Text START

FIG. 8 shows a counterelectrode arrangement for the means shown in FIG. 7, and
FIG. 9 shows the internal connection system of the radial electrodes of FIG. 7 on a different scale.
In FIGS. 1 to 4, the time 16.05 hours is represented on an analog basis by means of a long hand 70 and a short hand 71. The digital display gives the date 24th December.
Referring to FIG. 5, a total of 60 strip electrodes are arranged within a circle and radially of its center point, these being for the purpose of providing an analog indication of minutes and seconds. The radial electrodes are divided electrically into two blocks, i.e., into a block comprising the electrodes 1 to 30 and a further block comprising the electrodes 31 to 60. In FIG. 5, only the first six electrodes and the last electrode of a block carry a number in each case. By means of outer annular leads, the radial electrodes 1 and 31, 2 and 32 . . . n and (30+n) are interconnected respectively, so that a parallel circuit is created. The point of division between the two blocks, which cannot be detected by the eye, is indicated by the radial arrows 72. The division is between the radial electrodes 30/31 and 60/1. The position of electrode 1 can be selected as required.
Within the radial electrodes 1 to 60 is arranged a digital display 73 which comprises four places each of which has seven symbol electrodes. The symbol electrodes associated with the first place are designated i, j, k, . . . One of these symbol electrodes is connected, by way of inner leads, to a radial electrode 1 to 30 and is connected electrically in parallel therewith, i.e., when a radial electrode is energized, then because of the arrangement used, the diametrically opposite electrode as well as an associated symbol electrode simultaneously receive voltage. The arrangement shown in FIG. 5 requires only 30 outer leads. In this arrangement, two connections are free and can be used in the representation of further information.
Referring to FIG. 6, counterelectrode arrangements 74, 75 and 76 for the electrodes of FIG. 5 are illustrated, i.e., the counterelectrode arrangement 74 and 75 are in register with the radial electrodes 1 to 60, whereas the counterelectrode arrangement 76 is in register with the symbol electrodes i, j, k . . . of the digital display 73 in FIG. 5. The counterelectrode arrangement 75 is of circular form and lies within the counterelectrode arrangement 74 and can be energized separately from this electrically, so that the radial electrodes 1 to 60 can be used at choice to comprise an indication of complete or partial length depending upon whether voltage is applied to one or both of the counterelectrode arrangements 74 and 75.
The counterelectrode arrangement 74 is divided into two semicircular sectors A1 and B1, and the diametrically opposite lines of separation lie at the places indicated by the radial arrows 72 in FIG. 5. The sector A1 has an outer connection 61, and the sector B1 has an outer connection 62. The inner counterelectrode arrangement 75 is similarly divided into two semicircular sectors A2 and B2 which have outer connections 63 and 64. The counterelectrode arrangement 76 for the digital display has an outer connection 65 which passes through the line or lines of separation.

Text END
The input START

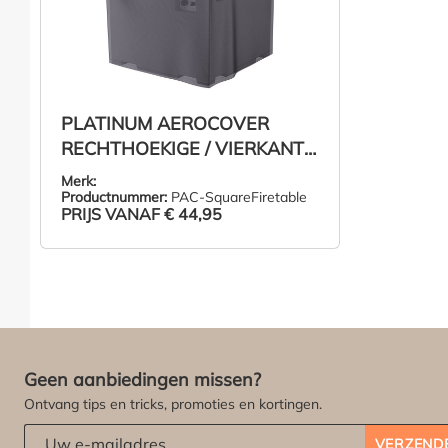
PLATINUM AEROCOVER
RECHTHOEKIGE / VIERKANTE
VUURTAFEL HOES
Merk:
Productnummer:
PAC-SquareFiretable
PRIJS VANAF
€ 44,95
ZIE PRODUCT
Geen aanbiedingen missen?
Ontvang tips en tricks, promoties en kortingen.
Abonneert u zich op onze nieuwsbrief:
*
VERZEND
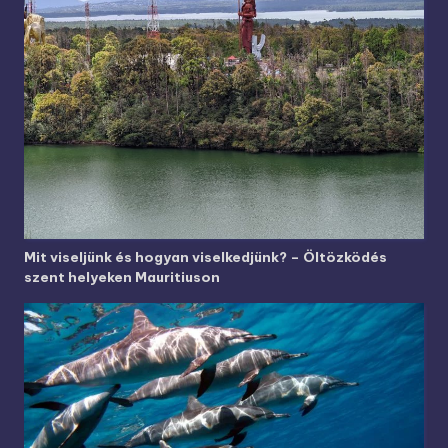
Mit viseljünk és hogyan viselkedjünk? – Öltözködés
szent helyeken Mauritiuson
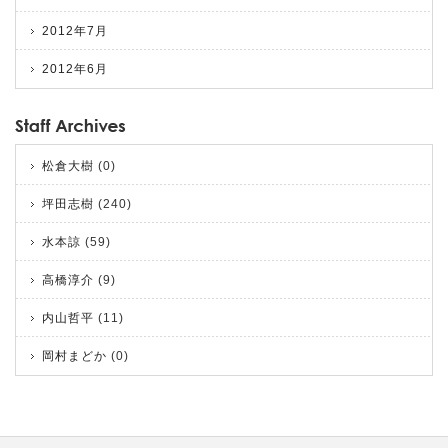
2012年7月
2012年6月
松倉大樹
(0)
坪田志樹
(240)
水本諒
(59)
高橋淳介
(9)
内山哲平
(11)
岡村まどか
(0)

The input END
The input START

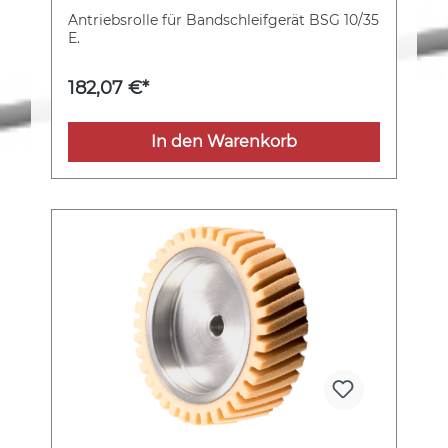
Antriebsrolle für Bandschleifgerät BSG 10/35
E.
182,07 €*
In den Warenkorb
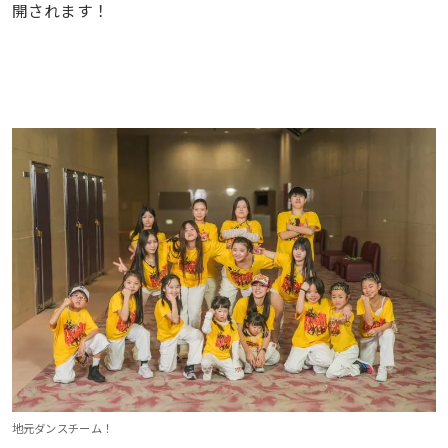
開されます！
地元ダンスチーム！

The input END

Required actions:
A: Answer these questions from the electrode display text, marking each answer as the question is marked.
(i) How many strip electrodes are arranged radially in FIG. 5?
(ii) What date does the digital display give in FIGS. 1 to 4?
(iii) What is the number of the outer connection of sector B1?
B: Reproduce the listing from the line with "PLATINUM AEROCOVER" up to and including the line with "szent helyeken Mauritiuson", leaving out the pictures.

Answers given:
A:
(i) 60
(ii) 24th December
(iii) 62

B:
PLATINUM AEROCOVER
RECHTHOEKIGE / VIERKANTE
VUURTAFEL HOES
Merk:
Productnummer:
PAC-SquareFiretable
PRIJS VANAF
€ 44,95
ZIE PRODUCT
Geen aanbiedingen missen?
Ontvang tips en tricks, promoties en kortingen.
Abonneert u zich op onze nieuwsbrief:
*
VERZEND
Mit viseljünk és hogyan viselkedjünk? – Öltözködés
szent helyeken Mauritiuson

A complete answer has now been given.